──────── Input material

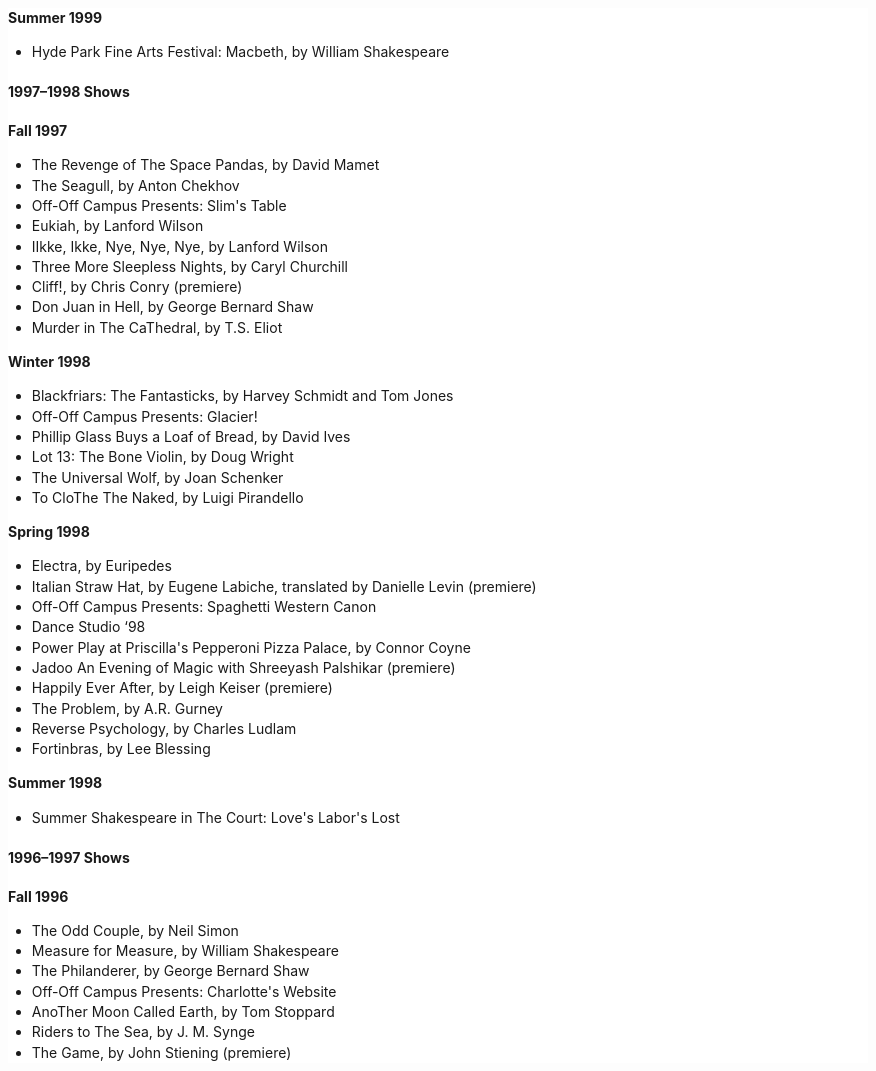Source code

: **Summer 1999**


* Hyde Park Fine Arts Festival: Macbeth, by William Shakespeare


<h4 class="text-center mb-2 mt-2">1997–1998 Shows</h4>


**Fall 1997**


* The Revenge of The Space Pandas, by David Mamet
* The Seagull, by Anton Chekhov
* Off-Off Campus Presents: Slim's Table
* Eukiah, by Lanford Wilson
* IIkke, Ikke, Nye, Nye, Nye, by Lanford Wilson
* Three More Sleepless Nights, by Caryl Churchill
* Cliff!, by Chris Conry (premiere)
* Don Juan in Hell, by George Bernard Shaw
* Murder in The CaThedral, by T.S. Eliot

**Winter 1998**


* Blackfriars: The Fantasticks, by Harvey Schmidt and Tom Jones
* Off-Off Campus Presents: Glacier!
* Phillip Glass Buys a Loaf of Bread, by David Ives
* Lot 13: The Bone Violin, by Doug Wright
* The Universal Wolf, by Joan Schenker
* To CloThe The Naked, by Luigi Pirandello

**Spring 1998**


* Electra, by Euripedes
* Italian Straw Hat, by Eugene Labiche, translated by Danielle Levin (premiere)
* Off-Off Campus Presents: Spaghetti Western Canon
* Dance Studio ‘98
* Power Play at Priscilla's Pepperoni Pizza Palace, by Connor Coyne
* Jadoo An Evening of Magic with Shreeyash Palshikar (premiere)
* Happily Ever After, by Leigh Keiser (premiere)
* The Problem, by A.R. Gurney
* Reverse Psychology, by Charles Ludlam
* Fortinbras, by Lee Blessing

**Summer 1998**


* Summer Shakespeare in The Court: Love's Labor's Lost


<h4 class="text-center mb-2 mt-2">1996–1997 Shows</h4>


**Fall 1996**

* The Odd Couple, by Neil Simon
* Measure for Measure, by William Shakespeare
* The Philanderer, by George Bernard Shaw
* Off-Off Campus Presents: Charlotte's Website
* AnoTher Moon Called Earth, by Tom Stoppard
* Riders to The Sea, by J. M. Synge
* The Game, by John Stiening (premiere)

────────────────

Exercise directions
Convert every non-blank line of the source text in the data above into a JSON list of strings, one string per line, and leave the pictures out.

Solution to this task
[
  "Source code",
  ": **Summer 1999**",
  "* Hyde Park Fine Arts Festival: Macbeth, by William Shakespeare",
  "<h4 class=\"text-center mb-2 mt-2\">1997–1998 Shows</h4>",
  "**Fall 1997**",
  "* The Revenge of The Space Pandas, by David Mamet",
  "* The Seagull, by Anton Chekhov",
  "* Off-Off Campus Presents: Slim's Table",
  "* Eukiah, by Lanford Wilson",
  "* IIkke, Ikke, Nye, Nye, Nye, by Lanford Wilson",
  "* Three More Sleepless Nights, by Caryl Churchill",
  "* Cliff!, by Chris Conry (premiere)",
  "* Don Juan in Hell, by George Bernard Shaw",
  "* Murder in The CaThedral, by T.S. Eliot",
  "**Winter 1998**",
  "* Blackfriars: The Fantasticks, by Harvey Schmidt and Tom Jones",
  "* Off-Off Campus Presents: Glacier!",
  "* Phillip Glass Buys a Loaf of Bread, by David Ives",
  "* Lot 13: The Bone Violin, by Doug Wright",
  "* The Universal Wolf, by Joan Schenker",
  "* To CloThe The Naked, by Luigi Pirandello",
  "**Spring 1998**",
  "* Electra, by Euripedes",
  "* Italian Straw Hat, by Eugene Labiche, translated by Danielle Levin (premiere)",
  "* Off-Off Campus Presents: Spaghetti Western Canon",
  "* Dance Studio ‘98",
  "* Power Play at Priscilla's Pepperoni Pizza Palace, by Connor Coyne",
  "* Jadoo An Evening of Magic with Shreeyash Palshikar (premiere)",
  "* Happily Ever After, by Leigh Keiser (premiere)",
  "* The Problem, by A.R. Gurney",
  "* Reverse Psychology, by Charles Ludlam",
  "* Fortinbras, by Lee Blessing",
  "**Summer 1998**",
  "* Summer Shakespeare in The Court: Love's Labor's Lost",
  "<h4 class=\"text-center mb-2 mt-2\">1996–1997 Shows</h4>",
  "**Fall 1996**",
  "* The Odd Couple, by Neil Simon",
  "* Measure for Measure, by William Shakespeare",
  "* The Philanderer, by George Bernard Shaw",
  "* Off-Off Campus Presents: Charlotte's Website",
  "* AnoTher Moon Called Earth, by Tom Stoppard",
  "* Riders to The Sea, by J. M. Synge",
  "* The Game, by John Stiening (premiere)"
]